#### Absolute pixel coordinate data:
- - - - - - -
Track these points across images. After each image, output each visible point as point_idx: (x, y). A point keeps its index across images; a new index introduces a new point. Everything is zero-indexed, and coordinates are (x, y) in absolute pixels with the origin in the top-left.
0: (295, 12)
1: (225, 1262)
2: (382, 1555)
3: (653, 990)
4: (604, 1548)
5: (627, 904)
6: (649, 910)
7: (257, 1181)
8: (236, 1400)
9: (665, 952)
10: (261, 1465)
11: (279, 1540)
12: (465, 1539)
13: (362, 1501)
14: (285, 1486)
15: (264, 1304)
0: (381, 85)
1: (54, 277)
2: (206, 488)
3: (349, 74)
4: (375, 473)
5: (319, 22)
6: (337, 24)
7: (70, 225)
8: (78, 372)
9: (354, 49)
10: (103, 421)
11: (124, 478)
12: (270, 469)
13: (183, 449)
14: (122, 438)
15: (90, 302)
- - - - - - -
#### Work to be completed:
The response must consist of all the data, reproduced without alteration.

#### Result:
Track these points across images. After each image, output each visible point as point_idx: (x, y). A point keeps its index across images; a new index introduces a new point. Everything is zero-indexed, and coordinates are (x, y) in absolute pixels with the origin in the top-left.
0: (295, 12)
1: (225, 1262)
2: (382, 1555)
3: (653, 990)
4: (604, 1548)
5: (627, 904)
6: (649, 910)
7: (257, 1181)
8: (236, 1400)
9: (665, 952)
10: (261, 1465)
11: (279, 1540)
12: (465, 1539)
13: (362, 1501)
14: (285, 1486)
15: (264, 1304)
0: (381, 85)
1: (54, 277)
2: (206, 488)
3: (349, 74)
4: (375, 473)
5: (319, 22)
6: (337, 24)
7: (70, 225)
8: (78, 372)
9: (354, 49)
10: (103, 421)
11: (124, 478)
12: (270, 469)
13: (183, 449)
14: (122, 438)
15: (90, 302)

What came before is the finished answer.